= Alexander de Erény Ullmann =

Alexander de Erény Ullmann (Erényi Ullmann Sándor, 18 February 1850, in Budapest - 1897, in Budapest), was a Jewish Hungarian deputy and political economist. He was a son of Karl Ullmann (1809 – 1880), founder of the first Hungarian insurance company, and vice-president of the Bank of Commerce at Pest.

Ullmann was educated in Budapest and Vienna (LL.D. 1872), and was admitted to the bar in 1873. On the death of his father the family was elevated to the Hungarian nobility. From 1884 to 1892 Ullmann represented the electoral district of Also-Arpas in the Hungarian Parliament.

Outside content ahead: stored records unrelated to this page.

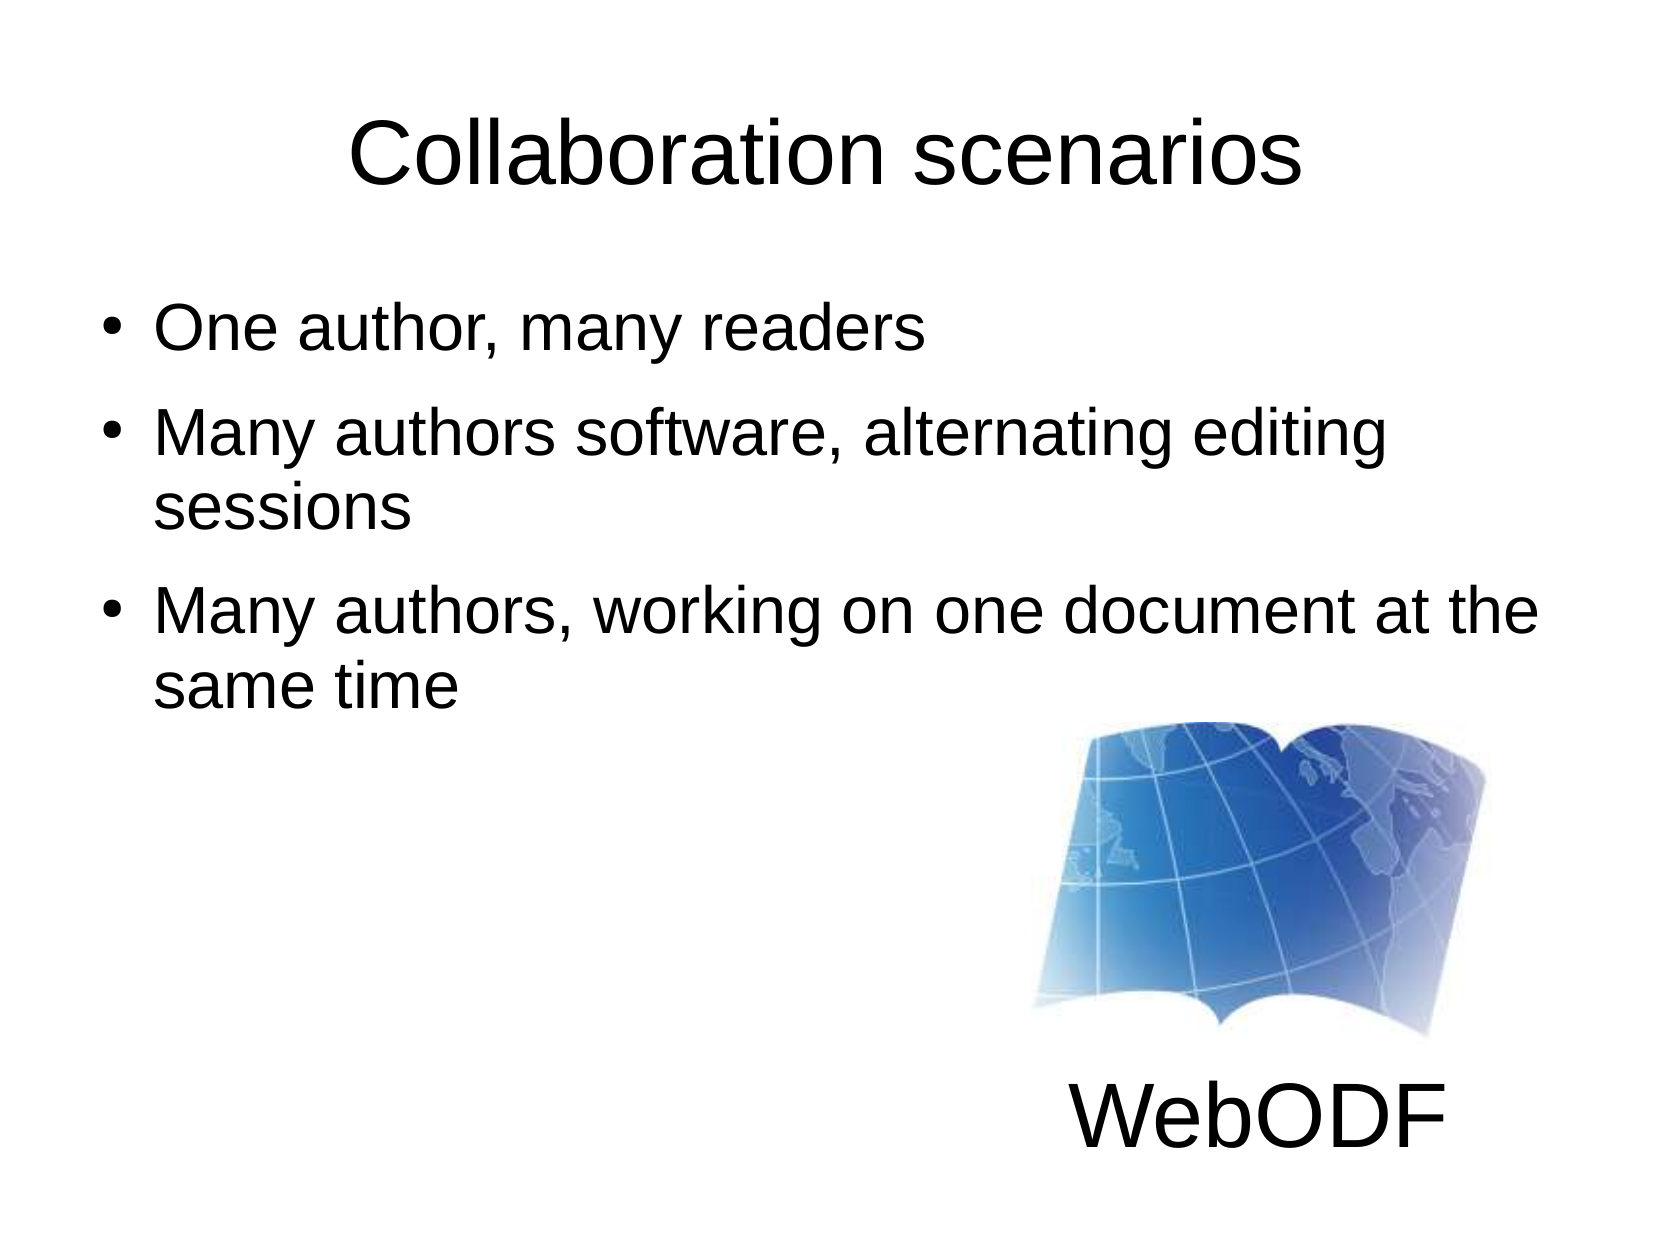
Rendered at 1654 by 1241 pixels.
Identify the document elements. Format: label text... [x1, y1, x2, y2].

picture [1031, 722, 1492, 1012]
text_box WebODF [911, 1012, 1606, 1220]
title Collaboration scenarios [82, 49, 1571, 257]
list One author, many readers Many authors software, alternating editing sessions Many authors, working on one document at the same time [82, 290, 1571, 1010]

In addition to numerous juridical and economic essays in the Pester Lloyd, Ellenör, and Neuzeit, Ullmann wrote the following works: A Részvényes Kereseti Jogáról (Budapest, 1877), on the right of stockholders to institute legal proceedings; A Kényszeregyezség Kérdéséhez (ib. 1879), on compulsory settlements; Az Ipartörvény Reviziója (ib. 1880), on the revision of the industrial laws; A Magyar Kereskedelmi és Iparkamarák Reformja (ib. 1882), on the reform of the Hungarian board of trade and commerce; and Zsidó Felekezeti Ügyek Rendezése (ib. 1888), on the legal regulation of Jewish affairs.